Overview
Builder Execution Oracle extends Builder Execution Extension (BEX) by allowing contracts to access builder-side capabilities that are impractical or impossible to perform on-chain.
While BEX already enables expensive computation to run off-chain before execution, the Builder Execution Oracle focuses on specialized sources of information and computation, such as:
external data sources
complex optimization routines
numerical solvers and derivative calculations
external market signals
These capabilities allow strategies to incorporate information that exists outside the EVM or requires heavy computation, while still executing safely and atomically on-chain.
A simple example
Consider a strategy that wants to trade on a decentralized exchange only if the price differs from the price on Binance.
A contract alone cannot access Binance data. With Builder Execution Oracle:
During the
computephase, a built-in method retrieves the Binance price.The compute function compares that price with the DEX price.
If a profitable opportunity exists, the compute step returns the trade parameters.
The
executestep performs the swap on-chain while enforcing safety constraints.
The external data is used to determine the opportunity, but the final trade still executes deterministically on-chain.
How it works
The Builder Execution Oracle operates during the BEX compute phase.
When the builder simulates the compute call, it can resolve built-in methods that run inside the builder runtime. These methods may:
fetch external resources (for example, a CEX orderbook or RFQ quote)
run numerical optimization or mathematical solvers
perform large search or simulation workloads
aggregate external market information
The result of these operations is returned to the compute function as ABI-encoded bytes.
The builder then continues the standard BEX flow:
The
computefunction returns its final value.The builder appends that value to the
executecalldata prefix.The resulting transaction is simulated.
If it succeeds and is profitable, it may be included in the block.
From the contract’s perspective, the oracle behaves like a normal function call during the compute phase.
The heavy work happens inside the builder runtime, and only the minimal result required for execution is passed on-chain.

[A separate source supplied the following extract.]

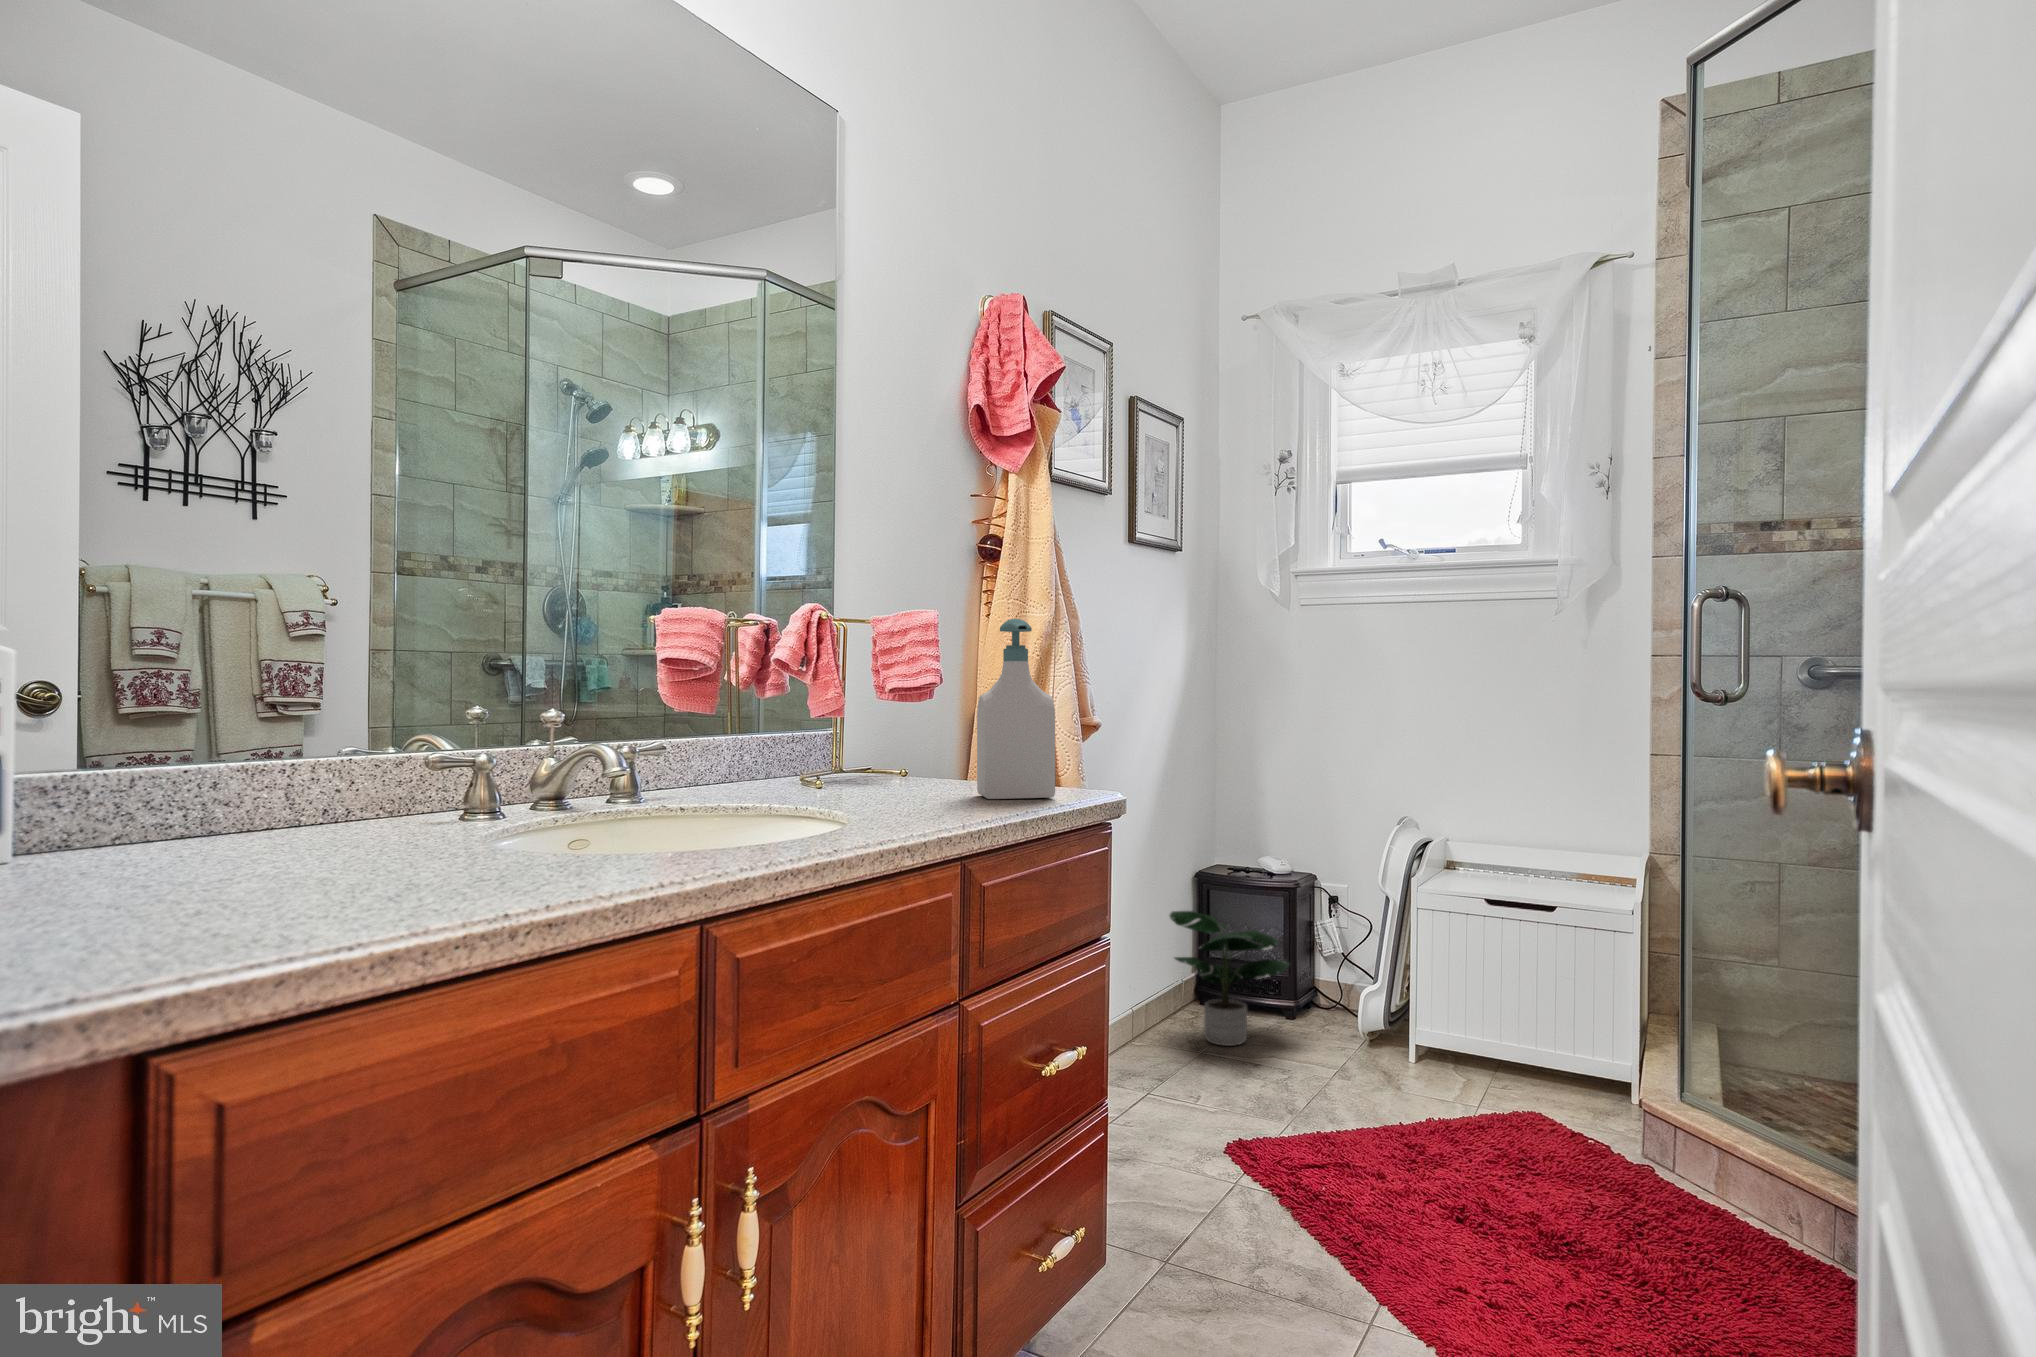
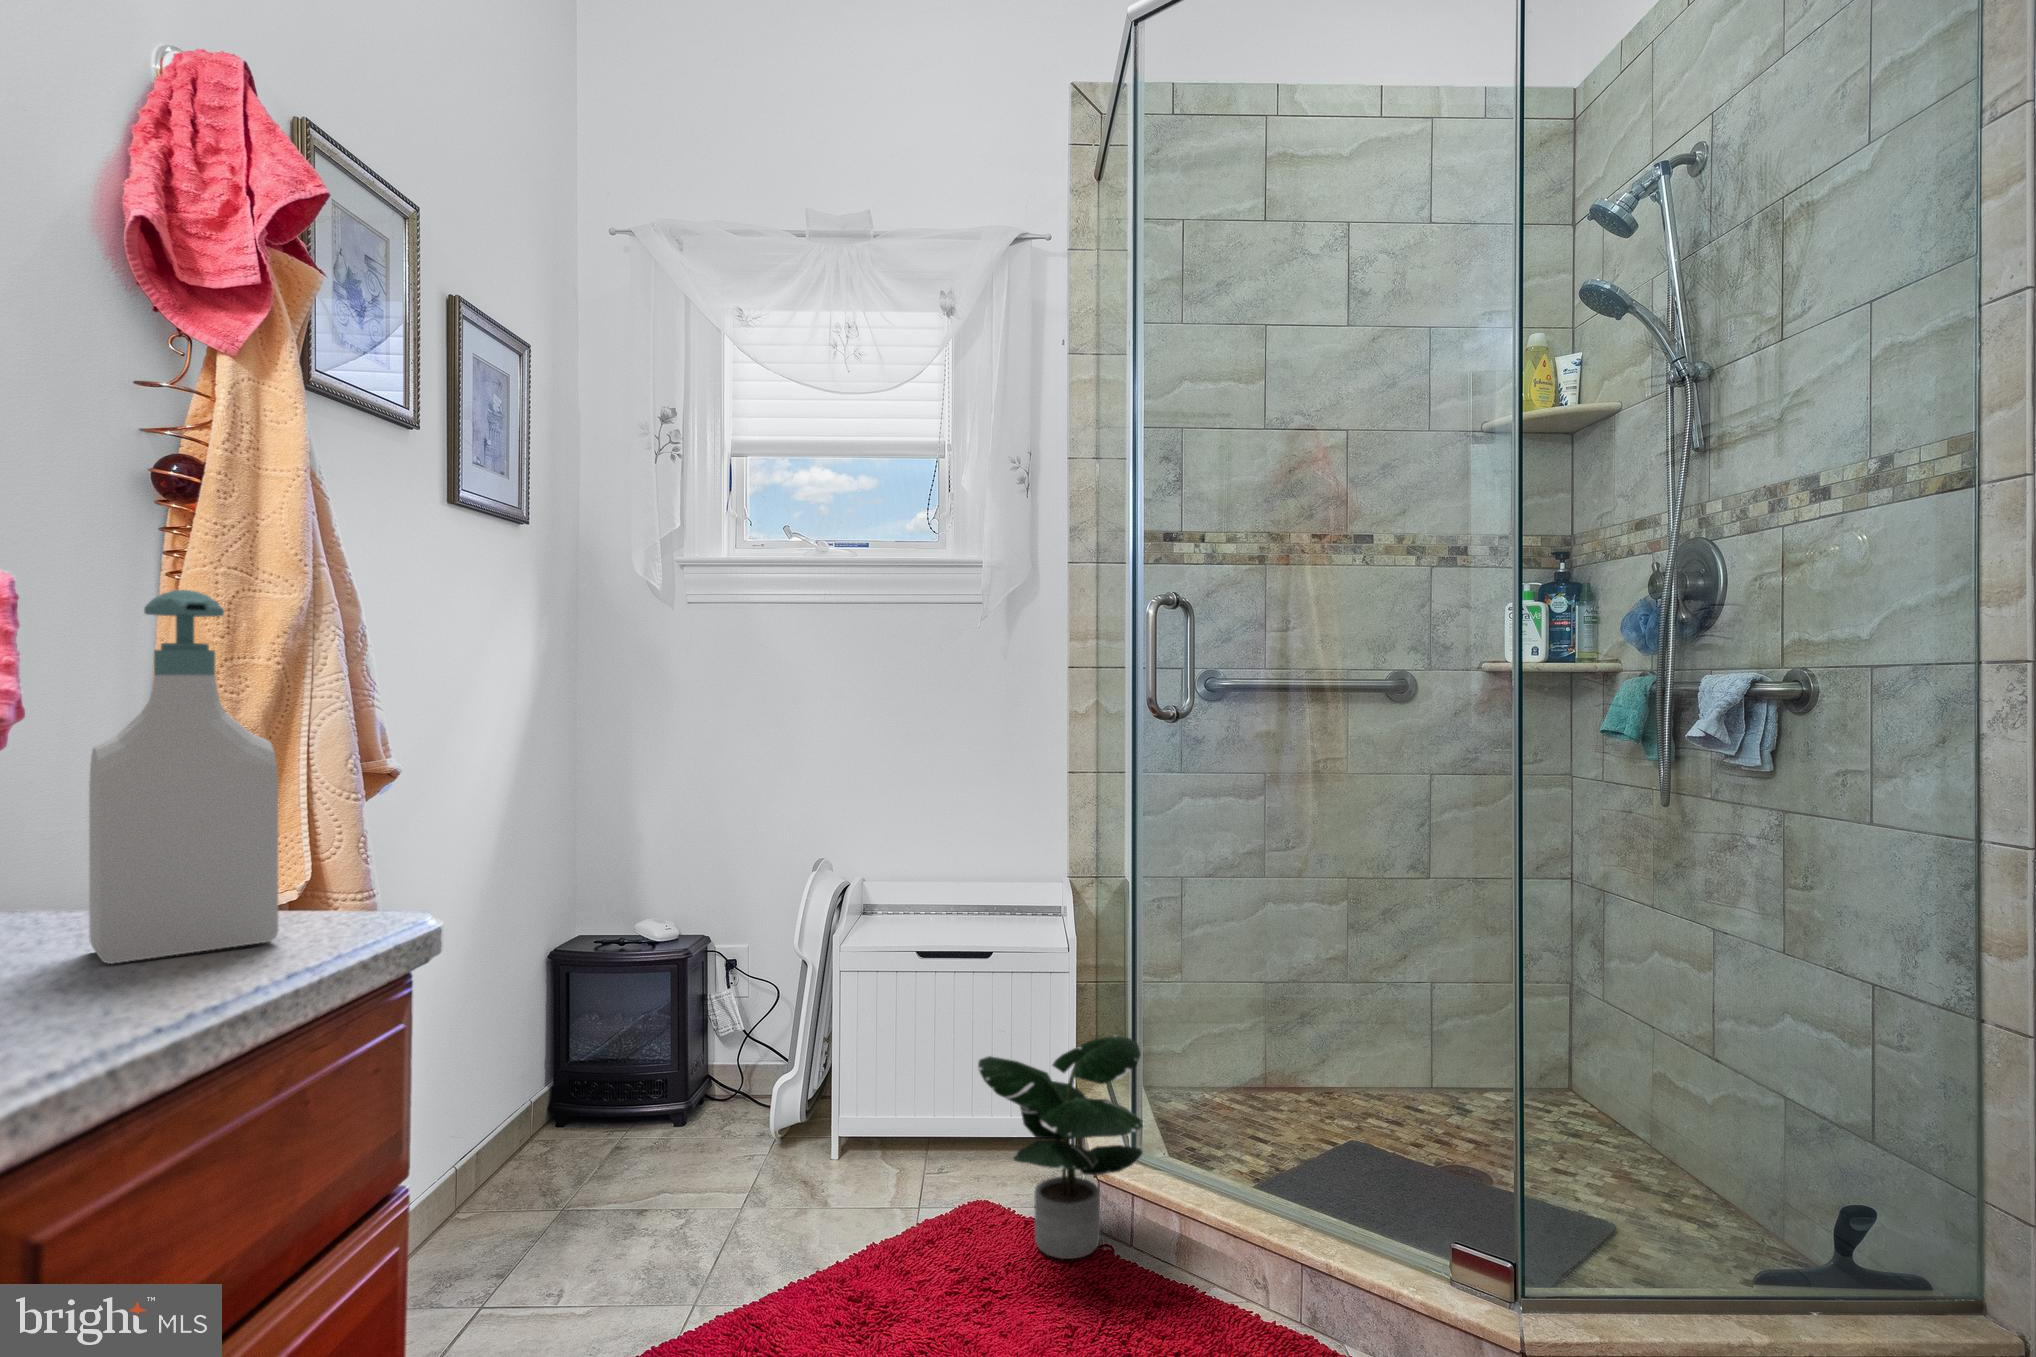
potted plant: present [1169,911,1289,1046] -> present [978,1036,1143,1259]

The execute step remains the source of truth. Contracts must verify constraints and ensure safety conditions are met before applying any oracle-derived result.
What the Builder Execution Oracle enables
The Builder Execution Oracle allows strategies to incorporate external information and sophisticated computation that cannot reasonably exist on-chain.
External market data
Many strategies depend on prices or liquidity from centralized exchanges or other off-chain venues.

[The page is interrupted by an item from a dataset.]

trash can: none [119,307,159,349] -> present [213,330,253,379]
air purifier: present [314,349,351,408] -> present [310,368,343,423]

During the compute phase, the builder can retrieve and normalize external market data and use it to determine execution parameters.
Example uses include:
comparing CEX prices with DEX pools
validating arbitrage opportunities
anchoring trades to off-chain market signals
RFQ and off-chain liquidity
Some protocols rely on off-chain quoting systems or liquidity providers.
During compute, the builder may request quotes from external providers and evaluate them alongside on-chain liquidity.
This enables strategies that:
request RFQ quotes
compare them with DEX routes
execute the best option on-chain
Numerical optimization
Certain strategies require solving mathematical problems that are inefficient to implement in Solidity.
Examples include:
derivative-based optimization of AMM trades
solving equations for optimal trade size
numerical root finding or gradient-based optimization
These algorithms can run inside the builder runtime during compute, returning optimal parameters for on-chain execution.
Large search or simulation workloads
Some strategies require exploring large search spaces or running simulations that would be prohibitively expensive on-chain.
Examples include:
evaluating many arbitrage routes
optimizing trade allocation across venues
computing portfolio rebalancing strategies
The builder performs the exploration during compute and returns only the final parameters required for execution.
Design philosophy
Builder Execution Oracle follows a simple principle:
Expensive or external computation happens in the builder. Minimal verification and execution happens on-chain.
This approach keeps on-chain logic compact and deterministic while allowing strategies to incorporate sophisticated off-chain reasoning.
Security and trust model
Builder Execution Oracle does not introduce new cryptographic guarantees.
Builder-side computation is not proven on-chain. Instead, correctness is enforced through the execute path:
the contract verifies safety constraints
execution succeeds only if those constraints are satisfied
otherwise the transaction reverts
Because of this model:
oracle results must be treated as untrusted inputs
execute paths should enforce price bounds, slippage limits, or other invariants
strategies should remain safe even if oracle outputs are incorrect or stale
External-resource built-ins may also be subject to builder policy and operational limits.